In 2012 I completed a Ph.D. in Vision Science, under the supervision of Dr. Donald T. Miller at Indiana University. My research focused on high-resolution functional imaging of the living human retina. In particular, I worked on the development of two adaptive optics retina cameras, designed primarily for strutctural imaging, and devised techniques for probing cellular function in single cone photoreceptors. Currently I am working on two projects: phase-sensitive applications of optical coherence tomography, capable of measuring nanometer-scale morphological changes in retinal cells; and techniques for imaging dim retinal structures, i.e. structures whose reflectance is at or below the sensitivity threshold of the imaging systems.
In 2007, I published the first reports of stimulus-evoked changes living human photoreceptors. To date, that study is unique in demonstrating optical changes in the cones occurring during the activation (hyperpolarization) of cones in response to visible stimuli. In 2010 and 2012, I published two papers showing that the process of outer segment renewal could be measured in living cones, a process that had never been observed in vivo, and never directly observed in cones–living or ex vivo. The measurements presented in those two publications were taken using adaptive optics (AO), with flood illumination and optical coherence tomography (OCT), respectively.

Material shown ::
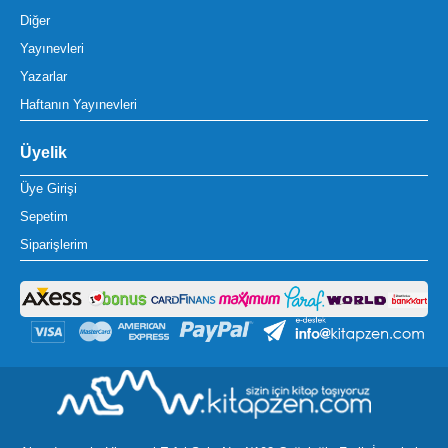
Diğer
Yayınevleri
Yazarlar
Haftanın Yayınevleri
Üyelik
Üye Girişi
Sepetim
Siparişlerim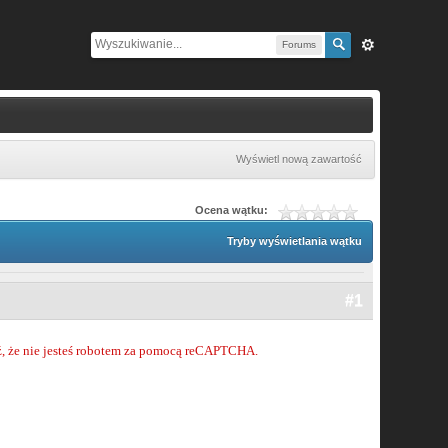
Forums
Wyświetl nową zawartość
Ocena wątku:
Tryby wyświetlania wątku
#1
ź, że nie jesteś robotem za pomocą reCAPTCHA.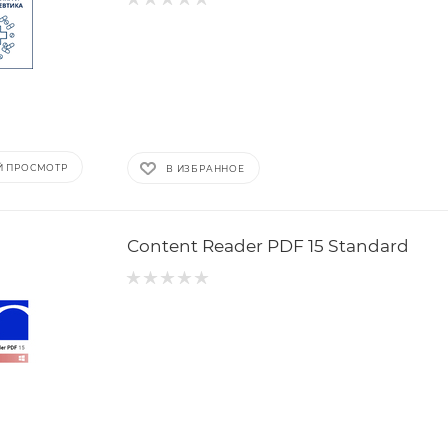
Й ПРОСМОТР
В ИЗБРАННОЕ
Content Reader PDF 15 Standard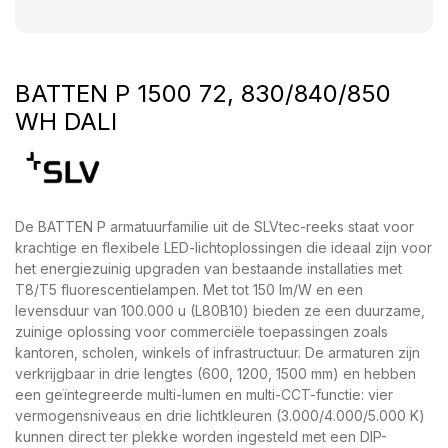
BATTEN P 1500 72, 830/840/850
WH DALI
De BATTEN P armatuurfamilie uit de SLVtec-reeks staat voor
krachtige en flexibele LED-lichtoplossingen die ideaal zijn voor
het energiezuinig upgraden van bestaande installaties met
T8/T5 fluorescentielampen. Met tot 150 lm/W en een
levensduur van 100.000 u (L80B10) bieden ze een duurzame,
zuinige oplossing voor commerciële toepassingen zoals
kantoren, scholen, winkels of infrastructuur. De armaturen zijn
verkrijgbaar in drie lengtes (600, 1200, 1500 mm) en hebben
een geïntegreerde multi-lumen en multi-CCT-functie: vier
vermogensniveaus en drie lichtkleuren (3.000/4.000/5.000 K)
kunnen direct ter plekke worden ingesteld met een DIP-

The task :: Continue the first-person account of retinal imaging research from its last sentence.

Response to the task ::
As a post-doc in Jack Werner’s lab at UC Davis I have been working a number of projects. First, I used AO-OCT to investigate a controversy surrounding the origin of one of the bright bands seen in clinical OCT images. Those results were published in Investigative Ophthalmology and Vision Science in 2014. I have spent the lion’s share of my time developing the two AO-OCT systems in the lab. I redesigned the AO sub-systems and wrote new software for AO control. I also developed a high-throughput, automated OCT post-processing system for AO-OCT experiments. Theses systems are being used to study the effects of age-related macular degeneration on cone outer segments.
Prior to my Ph.D. studies, for five years I worked in Dr. Miller’s lab as a scientific software engineer. During those years I gained critical skills in designing and implementing scientific software for instrumentation, data acquisition, analysis, and visualization. I developed large applications and packages, using Python, C++, and MATLAB. I now find these skills to be indespensible. I rely on them in everything I do in the lab: collecting and analyzing data, assisting labmates with computational problems, simulating optical and physiological systems, and even designing experiments. In those years I also learned rudimentary optical design and practical skills for modifying and maintaining an optical system, such as light budgeting and alignment.